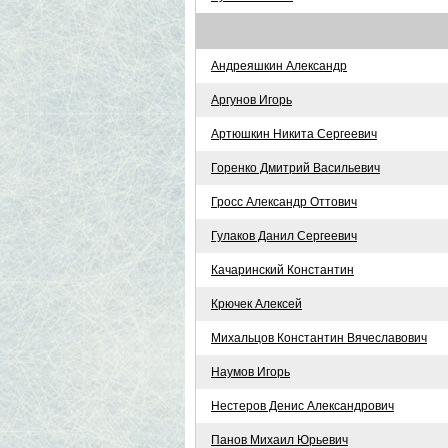
Андреяшкин Александр
Аргунов Игорь
Артюшкин Никита Сергеевич
Горенко Дмитрий Васильевич
Гросс Александр Оттович
Гулаков Данил Сергеевич
Качаринский Константин
Крючек Алексей
Михальцов Константин Вячеславович
Наумов Игорь
Нестеров Денис Александрович
Панов Михаил Юрьевич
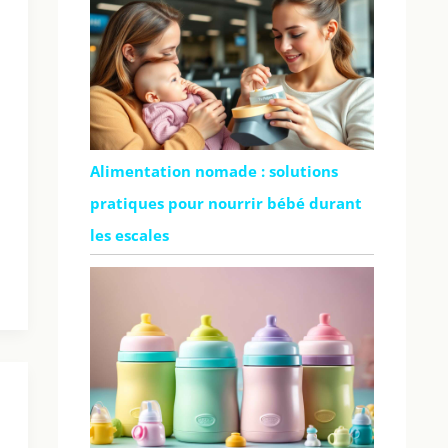
Alimentation nomade : solutions
pratiques pour nourrir bébé durant
les escales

+++++

> [ASSIGNED TASK]:
Reproduce every line above without any alteration, leaving out the pictures.

> [ANSWER]:
Андреяшкин Александр
Аргунов Игорь
Артюшкин Никита Сергеевич
Горенко Дмитрий Васильевич
Гросс Александр Оттович
Гулаков Данил Сергеевич
Качаринский Константин
Крючек Алексей
Михальцов Константин Вячеславович
Наумов Игорь
Нестеров Денис Александрович
Панов Михаил Юрьевич
Alimentation nomade : solutions
pratiques pour nourrir bébé durant
les escales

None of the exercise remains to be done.